On the Palestinian side of the border, Road to Recovery’s West Bank coordinator Naeem Al-Baeda is one busy man. Al-Baeda became familiar with the organization’s work in 2010, when a baby relative of his needed to make his way every day to a Tel Aviv hospital for treatment.

At first, he couldn’t believe Road to Recovery’s activity.

“I couldn’t believe it until I saw it with my own eyes. I immediately liked this activity, this deed, the whole thing, and have volunteered ever since,” he recounts. “I began being approached by people I didn’t know, but I couldn’t say no to a cancer patient.

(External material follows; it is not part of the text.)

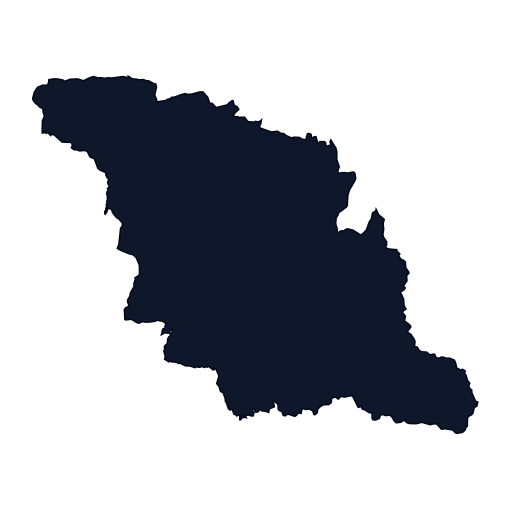 outline of Plaiesii De Jos, Harghita, Romania, rotated 83°
{"feature_id": "2599482B92512396286900", "entity_name": "Plaiesii De Jos", "entity_type": "district", "adm_level": 2, "iso_a3": "ROU", "parent_name": "Romania", "parent_adm1": "Harghita", "projection": "albers", "projection_center": [26.159, 46.235], "detail": "fine", "context": "isolated", "style": "filled", "palette": "ink", "viewbox_px": 512, "rotation_deg": 83, "n_neighbors": 0, "source": "geoboundaries", "source_scale": "gbopen_adm2", "svg_char_len": 6064}
<svg xmlns="http://www.w3.org/2000/svg" viewBox="0 0 512 512"><g transform="rotate(83 256 256)"><path d="M128.4,423.6L128.9,420.7L130.2,418.3L130.4,413.0L131.7,410.7L137.5,408.7L139.8,404.6L149.9,402.2L151.9,400.2L154.4,395.8L155.6,394.8L157.2,395.2L160.4,394.1L160.8,393.1L162.8,393.2L164.6,394.3L166.6,394.1L167.5,393.3L169.6,393.6L171.1,395.2L173.2,394.7L173.8,395.9L176.4,396.7L178.7,395.9L179.5,396.6L181.0,396.3L183.7,397.5L185.8,397.4L186.2,398.1L186.9,397.6L187.6,398.3L188.1,397.5L190.2,399.2L192.1,399.5L193.2,400.7L195.5,401.0L196.2,400.6L194.1,398.7L190.7,397.1L191.5,394.8L192.8,393.5L195.2,393.2L200.8,389.9L202.1,388.0L207.1,384.6L209.3,384.8L212.2,387.1L227.8,390.7L231.4,392.7L231.7,391.9L232.8,391.7L233.0,390.4L234.3,389.0L238.4,381.5L239.6,378.1L242.8,375.2L250.7,372.9L259.4,373.8L261.1,374.9L262.9,378.8L264.8,378.8L268.6,380.6L271.4,380.7L277.3,385.2L280.3,386.0L284.0,388.8L286.1,389.1L289.0,388.2L290.6,389.1L291.2,389.8L291.2,391.4L293.1,393.2L303.0,393.9L303.6,392.9L303.6,387.4L307.7,382.3L308.4,380.0L307.3,376.9L308.3,373.2L308.6,368.0L308.4,363.7L307.6,361.4L308.9,359.0L308.6,358.2L310.6,355.1L312.4,353.8L315.0,355.1L316.2,354.6L317.2,357.5L322.6,359.5L321.2,355.9L322.0,351.9L317.4,348.6L322.0,348.4L322.0,349.8L322.9,350.7L324.6,350.9L326.0,352.8L328.0,354.0L331.9,354.6L334.1,357.5L335.4,358.1L337.1,357.8L339.1,359.1L344.4,358.3L347.3,359.3L350.4,355.5L350.4,354.7L349.6,354.0L351.1,352.1L350.8,351.3L352.2,347.2L353.1,346.3L353.2,344.3L356.4,339.5L357.2,334.6L359.4,330.3L358.7,328.8L359.5,326.1L359.5,324.6L358.9,324.0L360.4,320.2L359.4,319.5L360.4,318.0L359.8,316.5L362.2,314.0L362.7,312.6L363.1,313.2L363.9,312.4L363.7,311.5L362.7,310.9L363.2,309.6L370.5,307.4L377.9,310.6L380.7,308.7L386.2,307.7L387.5,305.4L393.3,304.0L396.5,304.1L397.8,303.3L404.4,302.0L404.8,301.0L405.9,300.4L405.3,299.5L405.4,298.2L410.3,297.2L411.3,295.2L412.4,294.7L411.4,291.5L416.6,292.1L416.7,291.2L414.8,289.4L414.8,286.6L415.3,285.3L413.4,285.9L412.9,284.9L413.0,282.6L414.3,279.8L414.4,278.3L410.9,276.9L410.1,278.1L407.3,278.0L407.6,276.7L411.1,275.1L410.8,272.7L408.6,270.8L410.6,268.9L410.9,266.4L412.8,262.5L409.3,261.4L407.9,256.1L403.0,256.5L402.4,255.4L406.0,252.3L410.9,252.6L412.2,251.8L413.5,249.3L417.6,248.3L418.2,246.5L417.3,245.3L417.0,243.1L419.9,237.0L419.1,235.3L417.0,233.2L417.8,230.4L414.6,229.5L413.0,228.1L414.4,225.5L414.3,222.9L414.9,220.9L416.9,218.4L420.2,217.9L420.8,216.9L418.9,214.2L415.6,213.5L413.0,210.0L411.9,207.1L412.3,202.0L411.1,199.7L410.1,198.9L407.3,198.7L406.1,197.4L405.8,193.9L408.1,191.9L405.7,188.9L406.8,185.3L406.2,178.5L407.5,177.0L418.5,173.1L418.8,172.5L418.0,170.3L421.1,168.9L421.8,167.0L425.1,163.0L426.2,160.0L431.3,160.6L432.9,159.7L433.4,157.7L432.3,153.4L429.7,152.2L428.9,151.1L429.0,149.0L430.3,146.6L430.1,142.9L433.0,140.2L435.7,139.4L438.6,137.3L438.7,132.8L436.9,128.9L439.8,126.7L441.0,123.9L442.0,117.6L441.3,111.7L444.8,103.4L444.3,101.1L444.6,97.2L450.5,93.1L450.5,89.4L452.7,81.9L455.7,79.8L456.5,78.1L456.3,73.2L455.7,71.5L453.8,69.4L451.5,68.4L450.8,67.1L442.3,65.7L441.1,64.5L439.8,61.2L438.4,59.8L433.2,57.9L431.8,55.0L428.0,53.6L426.8,55.8L417.4,58.6L415.5,58.1L413.2,60.1L410.5,60.6L408.4,59.3L405.0,61.3L399.7,62.1L398.4,63.3L395.6,62.3L393.6,64.8L394.1,66.7L391.5,70.5L386.7,70.8L383.5,71.8L381.0,76.3L380.5,79.9L379.1,82.7L378.9,84.6L379.7,86.4L379.1,89.0L378.3,89.8L375.3,90.6L374.9,92.8L375.5,94.4L374.8,95.9L372.2,98.3L371.2,103.5L369.3,105.7L366.0,107.0L365.7,108.9L364.9,109.6L360.3,108.6L358.1,109.0L352.7,111.8L350.4,114.5L349.4,114.8L345.5,111.1L344.4,111.0L341.4,113.3L338.8,116.5L333.7,115.1L330.3,117.3L329.0,117.4L326.9,113.5L323.3,115.1L316.9,114.7L309.9,116.9L308.9,116.5L308.3,114.4L306.6,112.1L305.7,111.9L303.5,113.2L299.1,109.2L293.8,108.9L292.0,106.6L290.9,106.2L285.8,108.8L280.0,108.5L277.9,110.4L277.9,111.4L275.6,113.3L272.9,114.3L272.0,113.2L271.2,113.1L268.6,115.5L266.9,115.4L265.2,123.3L263.8,125.8L261.9,126.1L261.2,125.0L257.8,124.6L252.7,127.2L250.0,127.4L245.0,126.0L239.3,125.8L235.3,124.3L230.0,129.2L224.3,131.1L226.4,131.8L226.3,133.0L227.8,135.3L233.1,136.9L236.2,139.6L243.6,143.2L247.3,147.9L247.8,149.7L242.3,156.3L240.3,161.4L240.3,163.1L241.9,166.1L241.4,167.6L241.7,169.5L242.5,170.6L242.3,172.1L241.7,172.4L238.8,172.1L233.9,173.0L228.0,171.8L225.1,169.5L223.4,169.0L218.4,160.3L217.2,159.3L206.5,157.3L201.9,155.2L193.5,148.8L191.0,147.6L185.6,147.8L184.4,149.3L184.9,155.3L184.3,156.4L183.7,160.4L184.1,162.9L182.3,164.8L177.6,162.5L169.9,164.1L162.6,163.1L158.5,163.6L150.0,167.6L151.8,168.6L154.7,168.0L155.9,173.0L151.8,173.2L150.8,174.2L150.2,178.7L152.4,180.9L145.0,181.9L144.6,182.7L145.3,185.3L145.0,186.7L142.1,186.4L140.9,188.3L140.7,189.6L141.3,190.3L146.7,192.4L146.5,193.4L145.4,196.4L143.6,198.5L142.7,203.8L143.1,206.4L140.1,211.4L137.8,213.7L137.2,216.6L134.8,219.3L134.7,225.8L130.0,235.2L129.1,236.5L128.0,236.8L124.8,234.9L121.7,234.1L122.6,235.2L123.1,237.7L122.3,240.1L123.1,242.6L122.6,242.9L121.7,247.5L116.8,250.5L116.4,254.5L116.9,255.6L115.8,256.3L115.4,258.8L114.2,261.7L111.5,259.5L108.4,255.2L105.7,256.3L104.4,258.5L103.0,259.4L99.1,259.8L98.8,260.5L100.8,264.3L102.5,266.0L103.8,277.6L99.3,280.7L98.5,283.4L92.7,284.5L86.7,288.6L86.3,292.1L87.5,300.5L87.0,305.7L86.2,305.9L86.6,310.3L88.3,317.4L88.3,320.7L89.8,322.7L89.4,324.2L90.6,326.5L91.0,335.9L88.8,335.5L83.8,336.9L76.1,334.1L72.9,334.6L73.1,335.4L69.0,341.3L68.5,343.8L67.2,346.1L66.7,351.3L65.9,352.9L65.1,357.1L62.0,360.8L63.3,360.8L61.6,366.9L61.8,376.7L61.0,382.0L61.2,384.3L59.9,389.3L60.1,390.8L58.1,395.3L58.7,399.1L61.0,405.9L58.5,411.4L57.9,418.7L59.3,424.9L58.0,425.8L56.1,431.2L55.5,435.4L55.7,440.1L59.0,440.9L60.7,442.1L61.0,443.7L60.4,446.9L62.0,452.4L66.4,456.1L72.3,458.4L74.5,458.2L78.1,455.9L79.2,454.3L81.5,452.9L84.0,449.5L87.3,449.8L91.1,448.9L95.7,451.5L107.8,453.3L108.0,452.1L107.5,450.6L108.7,449.4L107.8,448.0L108.7,447.5L109.7,445.5L110.2,446.1L111.3,445.2L110.6,444.7L110.9,441.8L119.3,434.6L120.8,425.5L123.8,424.7L126.0,426.1L128.4,423.6Z" fill="#0f172a" stroke="#020617" stroke-width="1.5"/></g></svg>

Slowly I ended up in a situation where I’m coordinating the entire West Bank.”

This undertaking came at great cost to Al-Baeda. A construction worker by profession, he soon found himself busy talking on the phone all day for the organization, leading to his dismissal from several workplaces. The Palestinian Authority wasn’t too keen on what it views as “normalization” of ties with Israelis, and only after being questioned were matters clarified.

His family, he adds, has also had to make some sacrifices. “At first I almost got divorced from my wife,” he says. “I’d get 20 to 30 phone calls after coming home from work and didn’t have time for my wife and kids. It very much influenced my daily schedule and that of my family.”

But the message this activity promotes is well worth it, he notes.

“The main message is the encounter itself. Getting to know one another. These are two peoples who don’t meet and who hate each other without knowing, without meeting,” Al-Baeda says. “We live in the same land, so small, so beautiful, and we need to look out for it and for the future of our children.”

“The encounter itself, we call it ‘peace for an hour.’ And you really feel that from the very first encounter,” he says.

Prize winner

Road to Recovery recently won the IIE Victor J. Goldberg Prize for Peace in the Middle East. The $10,000 prize, awarded annually by the Institute of International Education, recognizes outstanding work being carried out jointly by an Israeli Jew and an Arab Muslim, whether a citizen of Israel or not. Roth and Al-Baeda embody what the award is all about.

From left, Vic Goldberg, Naeem Al-Baeda, Yuval Roth and Allan Goodman at the IIE Goldberg Prize. Photo: courtesy

“The first thing they ask is what is courageous about what the candidates are doing,” IEE president and CEO Allan Goodman explains of the selection process. “The second dimension is compassion. What about these groups working together embodies compassion? We believe those two ingredients are the key to peace, and that’s why it’s a peace prize.”

Vic Goldberg, who endows the prize, agrees.

“These two men did not accept the status quo. They decided they were going to solve a problem and they solved it by doing it together. That’s the part that appealed to me,” he says.

Goldberg also explains what led him to found the award.

“As a 15-year-old American Jew in 1948 I lived in Chicago next to immigrants with numbers on their forearms,” he says. “I was totally drawn to this new nation, Israel, which I saw as a safe place for Jews and which embodied the moral and cultural values with which I was raised.”

Fast forwarding a few years, and “it’s 2004 and I watched nothing but strife in the Middle East and I was wondering what could bring peace to this troubled place. That was in my head when in 2004 I endowed the prize.”

This year’s choice of Road of Recovery demonstrates exactly what can be done, Goodman adds.

“In this particular case it’s so easy to imagine people like the winners going through life hating the other side because of what happened to a relative,” he says. “I try to put myself in their shoes – if my brother has been killed and suddenly someone from the other side says ‘Maybe you can help me.’

“It’s so hard to get over hatreds and loss of life by terrorism, and yet these individuals did that,” he concludes.

Over in the West Bank, Al-Baeda agrees.

“I’d like to say that the Palestinian people and the Israeli people are ready and capable and can very easily live as neighbors and as good friends,” he says. “We really wish for it and don’t want anything bad to happen to Israelis or to us. We’re humans living in one land that we can all live in; there’s room for everyone.”